Bridget Jones's Diary is back in the Independent today! Top drawer. Like getting a weekly email from a treasured friend one thought was dead.

I've read it, I'm not sure how I feel about it yet. All the boys on the desk think it's crap, but they think everything ever created is crap, except possibly themselves. I need time to digest. Why isn't she with Mark anymore? Why? Why?

Tuesday, August 02, 2005

I got the job!


"Get in!" yelled Sally as she emerged, triumphant, from the boss' office

Finally, I place a tentative foot on the next splintered and rotting rung of the career ladder. Hooray!

Tomorrow comes hard graft and new role-induced nerves, but for now, let there be sesame prawn toast, and let there be gin!

Cookies in miraculous recovery

It's amazing - my cookies are cured!
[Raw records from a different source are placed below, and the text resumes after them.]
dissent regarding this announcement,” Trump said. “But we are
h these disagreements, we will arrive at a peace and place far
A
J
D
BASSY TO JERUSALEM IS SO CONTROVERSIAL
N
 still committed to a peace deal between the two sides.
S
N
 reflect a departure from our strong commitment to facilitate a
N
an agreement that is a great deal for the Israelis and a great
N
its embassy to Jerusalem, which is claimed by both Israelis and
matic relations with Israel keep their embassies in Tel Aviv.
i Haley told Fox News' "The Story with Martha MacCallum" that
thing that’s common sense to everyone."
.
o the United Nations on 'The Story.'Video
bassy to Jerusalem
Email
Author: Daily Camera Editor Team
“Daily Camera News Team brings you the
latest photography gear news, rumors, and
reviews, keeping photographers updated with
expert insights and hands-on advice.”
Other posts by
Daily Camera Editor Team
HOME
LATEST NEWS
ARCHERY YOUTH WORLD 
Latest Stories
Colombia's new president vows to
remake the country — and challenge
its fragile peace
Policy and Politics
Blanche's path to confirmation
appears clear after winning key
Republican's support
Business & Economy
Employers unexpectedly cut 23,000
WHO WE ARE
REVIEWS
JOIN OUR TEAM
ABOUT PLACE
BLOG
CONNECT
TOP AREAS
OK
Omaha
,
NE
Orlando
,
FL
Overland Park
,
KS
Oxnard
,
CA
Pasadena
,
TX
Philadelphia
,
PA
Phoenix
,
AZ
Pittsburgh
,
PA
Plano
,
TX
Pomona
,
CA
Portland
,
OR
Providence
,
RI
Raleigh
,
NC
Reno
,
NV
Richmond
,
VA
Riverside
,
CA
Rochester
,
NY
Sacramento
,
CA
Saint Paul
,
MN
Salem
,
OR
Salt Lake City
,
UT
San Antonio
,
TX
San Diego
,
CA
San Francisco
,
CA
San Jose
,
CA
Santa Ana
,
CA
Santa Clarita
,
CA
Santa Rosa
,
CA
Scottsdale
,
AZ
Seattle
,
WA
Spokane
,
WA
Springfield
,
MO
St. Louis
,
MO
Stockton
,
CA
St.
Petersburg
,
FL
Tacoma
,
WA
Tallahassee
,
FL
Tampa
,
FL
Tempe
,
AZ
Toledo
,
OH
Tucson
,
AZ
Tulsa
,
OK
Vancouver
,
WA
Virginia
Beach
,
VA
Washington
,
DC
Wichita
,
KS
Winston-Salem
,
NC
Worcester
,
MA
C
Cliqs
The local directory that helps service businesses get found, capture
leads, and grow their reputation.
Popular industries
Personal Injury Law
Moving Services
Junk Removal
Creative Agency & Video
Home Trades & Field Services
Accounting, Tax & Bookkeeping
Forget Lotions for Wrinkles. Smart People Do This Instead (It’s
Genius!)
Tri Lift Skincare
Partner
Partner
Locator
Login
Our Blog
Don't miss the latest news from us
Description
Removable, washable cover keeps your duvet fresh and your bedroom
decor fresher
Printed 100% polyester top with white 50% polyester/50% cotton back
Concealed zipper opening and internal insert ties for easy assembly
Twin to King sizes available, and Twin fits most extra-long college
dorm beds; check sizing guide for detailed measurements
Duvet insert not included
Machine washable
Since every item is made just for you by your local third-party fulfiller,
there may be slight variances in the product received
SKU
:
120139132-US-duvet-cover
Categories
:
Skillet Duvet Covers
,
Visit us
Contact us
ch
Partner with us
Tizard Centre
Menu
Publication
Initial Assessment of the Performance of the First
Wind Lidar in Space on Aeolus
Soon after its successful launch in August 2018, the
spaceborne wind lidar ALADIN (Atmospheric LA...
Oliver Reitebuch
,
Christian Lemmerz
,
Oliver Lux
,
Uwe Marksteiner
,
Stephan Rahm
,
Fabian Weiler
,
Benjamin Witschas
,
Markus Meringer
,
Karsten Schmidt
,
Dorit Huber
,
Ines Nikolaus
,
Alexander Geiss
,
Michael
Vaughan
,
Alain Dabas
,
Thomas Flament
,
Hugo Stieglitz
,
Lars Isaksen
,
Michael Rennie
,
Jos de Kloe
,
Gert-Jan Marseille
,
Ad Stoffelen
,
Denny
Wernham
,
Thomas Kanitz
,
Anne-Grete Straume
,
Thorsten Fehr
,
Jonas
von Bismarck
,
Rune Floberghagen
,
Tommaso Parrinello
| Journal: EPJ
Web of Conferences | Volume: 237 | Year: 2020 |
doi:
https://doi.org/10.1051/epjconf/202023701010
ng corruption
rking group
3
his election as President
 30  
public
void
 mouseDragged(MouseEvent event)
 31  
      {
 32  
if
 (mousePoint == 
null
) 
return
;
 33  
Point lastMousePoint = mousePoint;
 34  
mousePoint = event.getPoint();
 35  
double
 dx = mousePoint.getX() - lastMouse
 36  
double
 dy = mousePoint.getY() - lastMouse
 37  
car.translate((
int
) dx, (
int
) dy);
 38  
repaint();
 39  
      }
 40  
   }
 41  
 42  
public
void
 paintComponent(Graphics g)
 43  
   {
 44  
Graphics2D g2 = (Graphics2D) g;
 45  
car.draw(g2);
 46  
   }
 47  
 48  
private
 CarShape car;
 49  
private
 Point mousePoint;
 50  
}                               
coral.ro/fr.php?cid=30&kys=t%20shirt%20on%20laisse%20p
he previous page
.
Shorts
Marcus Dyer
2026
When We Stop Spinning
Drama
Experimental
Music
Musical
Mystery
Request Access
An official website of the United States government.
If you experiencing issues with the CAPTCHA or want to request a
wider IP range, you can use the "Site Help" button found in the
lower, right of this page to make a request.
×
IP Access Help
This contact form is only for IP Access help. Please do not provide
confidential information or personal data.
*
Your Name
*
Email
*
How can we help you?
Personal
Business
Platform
Or cooked! Or whatever it is that happens to cookies.

I don't know how they got themselves into that state, and I don't know what fairy dust gathered upon them when my back was turned. All I know is that I can blog, edit out my stupid mistakes, and incorporate pictures of kittens whenever the hell I want to.



Don't get me wrong, I was totally falling for the idea of becoming a shady figure, lurking around the back streets behind flickr, hacking into mainframes, outfoxing the man, and sleeping in cars. Yeah.



But oh, it is good to be back in the safe arms of blogger. Clean sheets, home-cooked meals, a cup of coco, and no worries that html codes won't get busted and duffed up by the cops when they're scuttling down Sniper's Alley on a mission to blogger.



Oh yeah, that's what I'm talking about.